Djokovic and Nadal play out epic semi-final

It appeared, at the end of the third set, that spectators were about to be asked to leave the grounds, and the beginning of an announcement was booed as fans feared the worst. But the message turned out to be as uplifting as the tennis, which was remarkable, Djokovic avenging his straight-sets loss in last year's title match.

"It was definitely the best match that I was ever part of in Roland Garros for me, and top three matches that I ever played in my entire career," Djokovic said. "Considering the quality of tennis, playing my biggest rival on the court where he has had so much success and has been the dominant force in the last 15-plus years, and the atmosphere which was completely electric. For both players there was a lot of support. Just amazing. I was very happy that there was no curfew. I heard there was a special waiver, so they allowed the crowd to stay. Just one of these nights and matches that you will remember forever. It's hard to find words bigger than all the superlatives you can think of for Rafa's achievements in Roland Garros. He has been the most dominant player of Roland Garros history. He lost two, now three times, in his entire career. He's been playing here almost 20 years. That achievement speaks for itself."

Nadal raced into a 5-0 lead, but momentum was turning Djokovic's way by the time the Spaniard crept over the finish line in that opening set. Djokovic becomes the first player to beat Nadal twice at Roland Garros, having done so previously in the 2015 quarter-finals, and the first man to defeat him in a semi-final at the clay-court grand slam. He now leads their all-courts career head-to-head by 30 wins to 28.

"Each time you step on the court with him, you know that you have to kind of climb Mount Everest to win against this guy here," Djokovic, the 2016 champion, said. "I had won only once in I think our eight matches that we ever played in Chatrier here in Roland Garros. I tried to take some positives and some cues from that match in 2015 that I won against him to implement tonight, which worked out very nicely. But it's just one of these matches that I really will remember for a very long time, not just because I won the match but because of the atmosphere and just the occasion was very special."
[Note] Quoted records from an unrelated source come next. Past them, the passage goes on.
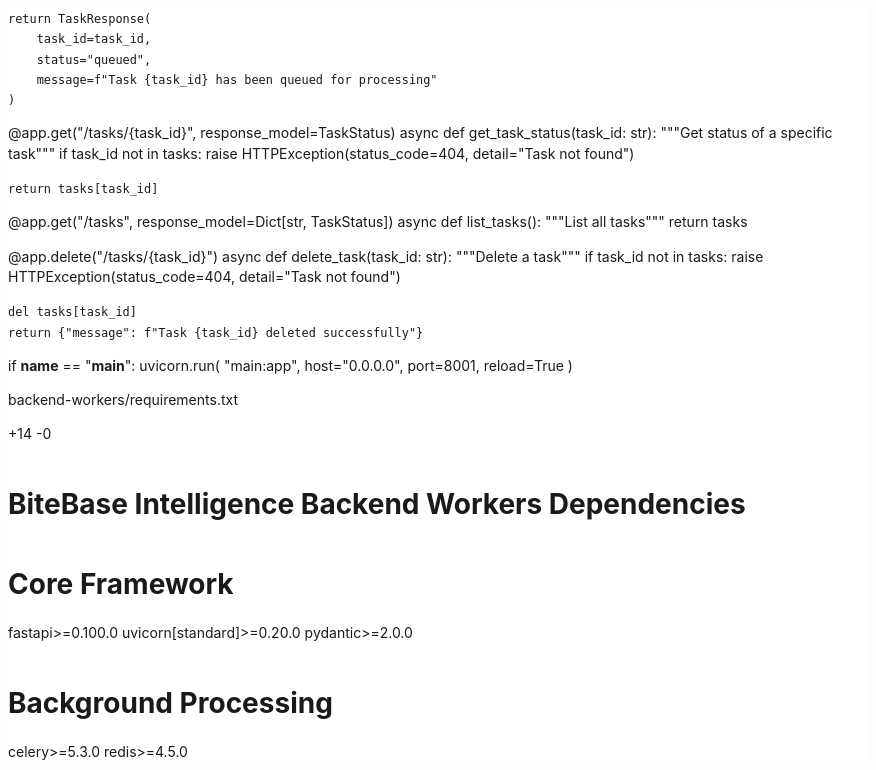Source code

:     return TaskResponse(
        task_id=task_id,
        status="queued",
        message=f"Task {task_id} has been queued for processing"
    )

@app.get("/tasks/{task_id}", response_model=TaskStatus)
async def get_task_status(task_id: str):
    """Get status of a specific task"""
    if task_id not in tasks:
        raise HTTPException(status_code=404, detail="Task not found")

    return tasks[task_id]

@app.get("/tasks", response_model=Dict[str, TaskStatus])
async def list_tasks():
    """List all tasks"""
    return tasks

@app.delete("/tasks/{task_id}")
async def delete_task(task_id: str):
    """Delete a task"""
    if task_id not in tasks:
        raise HTTPException(status_code=404, detail="Task not found")

    del tasks[task_id]
    return {"message": f"Task {task_id} deleted successfully"}

if __name__ == "__main__":
    uvicorn.run(
        "main:app",
        host="0.0.0.0",
        port=8001,
        reload=True
    )

backend-workers/requirements.txt

+14
-0
# BiteBase Intelligence Backend Workers Dependencies

# Core Framework
fastapi>=0.100.0
uvicorn[standard]>=0.20.0
pydantic>=2.0.0

# Background Processing
celery>=5.3.0
redis>=4.5.0
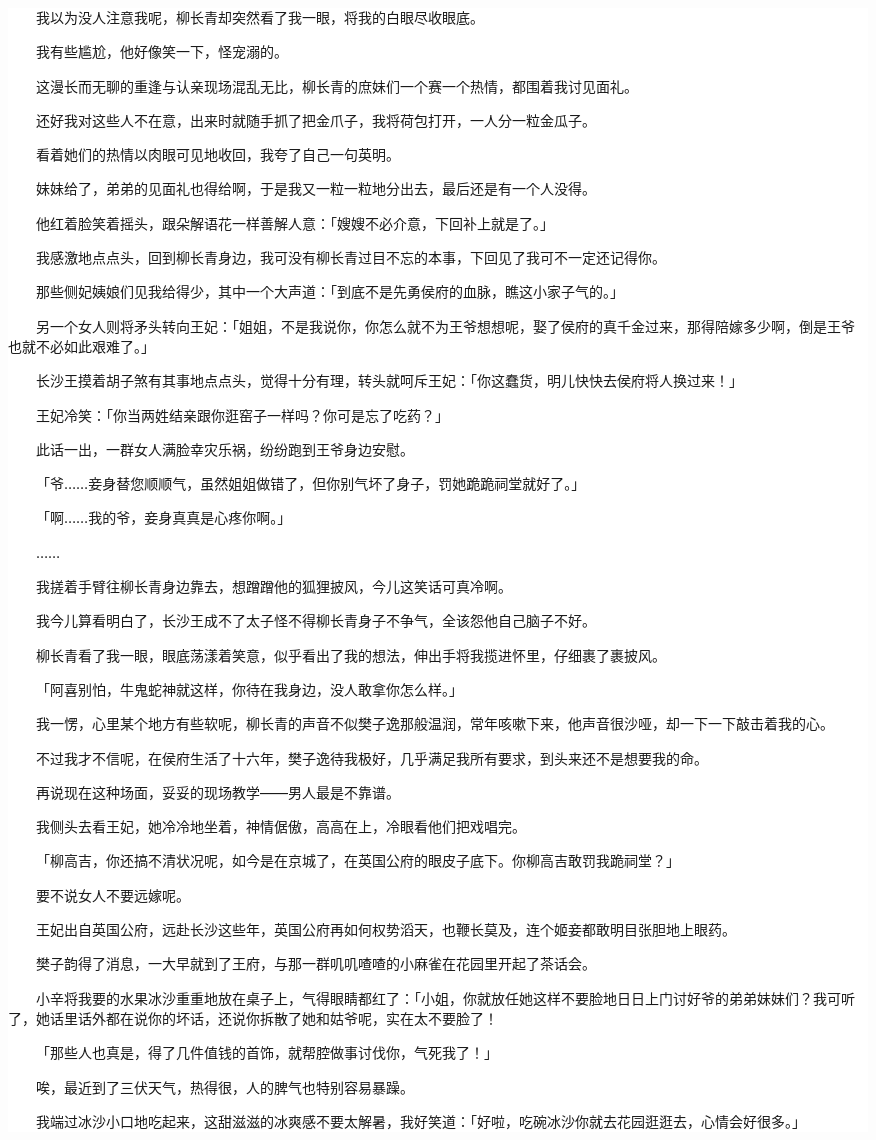 &emsp;&emsp;我以为没人注意我呢，柳长青却突然看了我一眼，将我的白眼尽收眼底。  
  
&emsp;&emsp;我有些尴尬，他好像笑一下，怪宠溺的。  
  
&emsp;&emsp;这漫长而无聊的重逢与认亲现场混乱无比，柳长青的庶妹们一个赛一个热情，都围着我讨见面礼。  
  
&emsp;&emsp;还好我对这些人不在意，出来时就随手抓了把金爪子，我将荷包打开，一人分一粒金瓜子。  
  
&emsp;&emsp;看着她们的热情以肉眼可见地收回，我夸了自己一句英明。  
  
&emsp;&emsp;妹妹给了，弟弟的见面礼也得给啊，于是我又一粒一粒地分出去，最后还是有一个人没得。  
  
&emsp;&emsp;他红着脸笑着摇头，跟朵解语花一样善解人意：「嫂嫂不必介意，下回补上就是了。」  
  
&emsp;&emsp;我感激地点点头，回到柳长青身边，我可没有柳长青过目不忘的本事，下回见了我可不一定还记得你。  
  
&emsp;&emsp;那些侧妃姨娘们见我给得少，其中一个大声道：「到底不是先勇侯府的血脉，瞧这小家子气的。」  
  
&emsp;&emsp;另一个女人则将矛头转向王妃：「姐姐，不是我说你，你怎么就不为王爷想想呢，娶了侯府的真千金过来，那得陪嫁多少啊，倒是王爷也就不必如此艰难了。」  
  
&emsp;&emsp;长沙王摸着胡子煞有其事地点点头，觉得十分有理，转头就呵斥王妃：「你这蠢货，明儿快快去侯府将人换过来！」  
  
&emsp;&emsp;王妃冷笑：「你当两姓结亲跟你逛窑子一样吗？你可是忘了吃药？」  
  
&emsp;&emsp;此话一出，一群女人满脸幸灾乐祸，纷纷跑到王爷身边安慰。  
  
&emsp;&emsp;「爷……妾身替您顺顺气，虽然姐姐做错了，但你别气坏了身子，罚她跪跪祠堂就好了。」  
  
&emsp;&emsp;「啊……我的爷，妾身真真是心疼你啊。」  
  
&emsp;&emsp;……  
  
&emsp;&emsp;我搓着手臂往柳长青身边靠去，想蹭蹭他的狐狸披风，今儿这笑话可真冷啊。  
  
&emsp;&emsp;我今儿算看明白了，长沙王成不了太子怪不得柳长青身子不争气，全该怨他自己脑子不好。  
  
&emsp;&emsp;柳长青看了我一眼，眼底荡漾着笑意，似乎看出了我的想法，伸出手将我揽进怀里，仔细裹了裹披风。  
  
&emsp;&emsp;「阿喜别怕，牛鬼蛇神就这样，你待在我身边，没人敢拿你怎么样。」  
  
&emsp;&emsp;我一愣，心里某个地方有些软呢，柳长青的声音不似樊子逸那般温润，常年咳嗽下来，他声音很沙哑，却一下一下敲击着我的心。  
  
&emsp;&emsp;不过我才不信呢，在侯府生活了十六年，樊子逸待我极好，几乎满足我所有要求，到头来还不是想要我的命。  
  
&emsp;&emsp;再说现在这种场面，妥妥的现场教学——男人最是不靠谱。  
  
&emsp;&emsp;我侧头去看王妃，她冷冷地坐着，神情倨傲，高高在上，冷眼看他们把戏唱完。  
  
&emsp;&emsp;「柳高吉，你还搞不清状况呢，如今是在京城了，在英国公府的眼皮子底下。你柳高吉敢罚我跪祠堂？」  
  
&emsp;&emsp;要不说女人不要远嫁呢。  
  
&emsp;&emsp;王妃出自英国公府，远赴长沙这些年，英国公府再如何权势滔天，也鞭长莫及，连个姬妾都敢明目张胆地上眼药。  
  
&emsp;&emsp;樊子韵得了消息，一大早就到了王府，与那一群叽叽喳喳的小麻雀在花园里开起了茶话会。  
  
&emsp;&emsp;小辛将我要的水果冰沙重重地放在桌子上，气得眼睛都红了：「小姐，你就放任她这样不要脸地日日上门讨好爷的弟弟妹妹们？我可听了，她话里话外都在说你的坏话，还说你拆散了她和姑爷呢，实在太不要脸了！  
  
&emsp;&emsp;「那些人也真是，得了几件值钱的首饰，就帮腔做事讨伐你，气死我了！」  
  
&emsp;&emsp;唉，最近到了三伏天气，热得很，人的脾气也特别容易暴躁。  
  
&emsp;&emsp;我端过冰沙小口地吃起来，这甜滋滋的冰爽感不要太解暑，我好笑道：「好啦，吃碗冰沙你就去花园逛逛去，心情会好很多。」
Nadal saw his hopes of a record 21st grand slam title slip away. That would have taken him past Roger Federer and into the outright all-time lead, but should Djokovic now carry off the trophy by beating Stefanos Tsitsipas, that will put the world number one on 19 slams, ahead of a Wimbledon championship for which he will start as many people's clear favourite. The Big Three could all be on 20 slams in a matter of weeks.

Nadal, philosophical

Assessing a rare loss at his favourite tournament, Nadal said: "That's sport, you know. Sometimes you win, sometimes you lose. I tried to give my best. Probably it was not my best day out there. Even if I fought and put in a lot of effort, the position on the shots haven't been that effective. Against a player like him that takes the ball early, you are not able to take him out of his positions, then it is very difficult, no?"

Nadal served eight double faults and perhaps the key error was a straightforward volley that he sent long in the tie-break, but the 35-year-old put in a typically warrior-like performance.

"These kind of mistakes can happen. But if you want to win, you can't make these mistakes," Nadal added. "So that's it. Well done for him. It has been a good fight out there. I tried my best, and today was not my day."